--- START OF SELECTED EXCERPT ---

Yale University Library, MS Osborn b 327 (Yo27)

A collection of satirical verse of ca. 1680 with some slightly earlier items. Octavo 172 x 107 mm. Contemporary binding. Armorial bookplate inside front board: `The Rt Honble. John Ld. Brownloe, Baron Charleville & Viscount Tyrconnel in the Kingdom of Ireland’. On the recto of flyleaf a second bookplate: `Belton House’; verso blank. On the next leaf `A collection of verses’ followed by index (recto and verso). Foliation begins on the next leaf. <Note relationship with LIa4 : both the number of works in common and the variants in first lines. Both were owned by Brownloe>

Hold fast thy sword and sceptre Charles Yo27*1 (f. 1r)
And raising civil war
<[no title] [fol. 1v is blank]>

What the devil ails our parliament Yo27*2 (f. 2r-v)
Of Thomas Earl of Danby
<A ballat on Thomas Earl of Danby>

A butcher’s son judge capital Yo27*3 (f. 3r-v)
And so like a knave let us leave him
<Verses on L[or]d C[hief] J[ustice] [S] Croggs An: 1679 [`feb: ye 21. an: 1679′]>

You good men of Middlesex countrymen dear Yo27*4 (f. 4r-v)
With thy own Bro Puds [sic] and burglaring fellows
<Peyton’s Fate to the [tune] of Youth youth [a second, neater (and familiar!) hand takes over from l. 7] [`November ye 13th. 1679′]>

How dull and how insensible a beast Yo27*5 (ff. 5r-9r)
Learn to write well or not to write at all
<An Essay upon satyr 3 [original numbering]>

Nothing thou older brother even to shade Yo27*6 (ff. 9v-10r)

--- END OF SELECTED EXCERPT ---

▶ [EXERCISE SET]:
a) According to the catalogue entry, what are the size and dimensions of the manuscript?
b) Print the catalogue entry text between "Yale University Library, MS" and "Yo27*2 (f. 2r-v)", inclusive.
Rely only on the catalogue entry above.

--- START OF SUPPLIED ENTRIES ---

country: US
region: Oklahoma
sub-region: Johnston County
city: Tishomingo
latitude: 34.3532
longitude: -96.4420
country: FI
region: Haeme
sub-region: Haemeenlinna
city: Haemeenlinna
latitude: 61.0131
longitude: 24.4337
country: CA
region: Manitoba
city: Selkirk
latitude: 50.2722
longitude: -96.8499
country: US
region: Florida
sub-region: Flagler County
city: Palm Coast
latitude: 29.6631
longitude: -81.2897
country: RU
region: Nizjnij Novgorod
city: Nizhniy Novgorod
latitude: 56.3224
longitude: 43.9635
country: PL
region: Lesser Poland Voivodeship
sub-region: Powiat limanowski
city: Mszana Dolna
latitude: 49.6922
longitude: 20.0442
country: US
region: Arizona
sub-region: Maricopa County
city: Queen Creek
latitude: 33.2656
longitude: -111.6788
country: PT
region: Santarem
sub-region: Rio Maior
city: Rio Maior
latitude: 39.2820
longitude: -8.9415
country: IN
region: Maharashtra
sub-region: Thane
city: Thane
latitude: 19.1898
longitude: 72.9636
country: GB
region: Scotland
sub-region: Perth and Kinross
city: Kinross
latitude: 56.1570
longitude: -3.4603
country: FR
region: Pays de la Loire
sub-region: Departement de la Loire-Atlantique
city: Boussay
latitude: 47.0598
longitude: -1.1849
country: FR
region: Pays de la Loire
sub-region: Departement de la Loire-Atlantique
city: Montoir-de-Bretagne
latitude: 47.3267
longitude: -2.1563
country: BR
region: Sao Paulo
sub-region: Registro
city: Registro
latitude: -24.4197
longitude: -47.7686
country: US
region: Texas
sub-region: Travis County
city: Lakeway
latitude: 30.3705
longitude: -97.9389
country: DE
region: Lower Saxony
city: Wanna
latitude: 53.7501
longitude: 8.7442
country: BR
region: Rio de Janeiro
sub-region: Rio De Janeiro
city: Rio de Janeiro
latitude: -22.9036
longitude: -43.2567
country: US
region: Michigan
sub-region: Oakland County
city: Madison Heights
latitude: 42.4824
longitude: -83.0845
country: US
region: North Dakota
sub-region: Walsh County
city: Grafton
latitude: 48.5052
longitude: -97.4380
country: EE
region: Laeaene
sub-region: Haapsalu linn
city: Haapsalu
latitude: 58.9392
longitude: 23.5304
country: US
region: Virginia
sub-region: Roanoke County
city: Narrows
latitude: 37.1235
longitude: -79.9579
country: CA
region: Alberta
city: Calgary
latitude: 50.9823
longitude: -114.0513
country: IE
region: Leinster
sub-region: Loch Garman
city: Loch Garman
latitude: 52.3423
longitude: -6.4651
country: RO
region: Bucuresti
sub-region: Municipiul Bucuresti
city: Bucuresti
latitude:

--- END OF SUPPLIED ENTRIES ---

▶ [RESULTS]:
a) It is an octavo measuring 172 x 107 mm.

b)
Yale University Library, MS Osborn b 327 (Yo27)

A collection of satirical verse of ca. 1680 with some slightly earlier items. Octavo 172 x 107 mm. Contemporary binding. Armorial bookplate inside front board: `The Rt Honble. John Ld. Brownloe, Baron Charleville & Viscount Tyrconnel in the Kingdom of Ireland’. On the recto of flyleaf a second bookplate: `Belton House’; verso blank. On the next leaf `A collection of verses’ followed by index (recto and verso). Foliation begins on the next leaf. <Note relationship with LIa4 : both the number of works in common and the variants in first lines. Both were owned by Brownloe>

Hold fast thy sword and sceptre Charles Yo27*1 (f. 1r)
And raising civil war
<[no title] [fol. 1v is blank]>

What the devil ails our parliament Yo27*2 (f. 2r-v)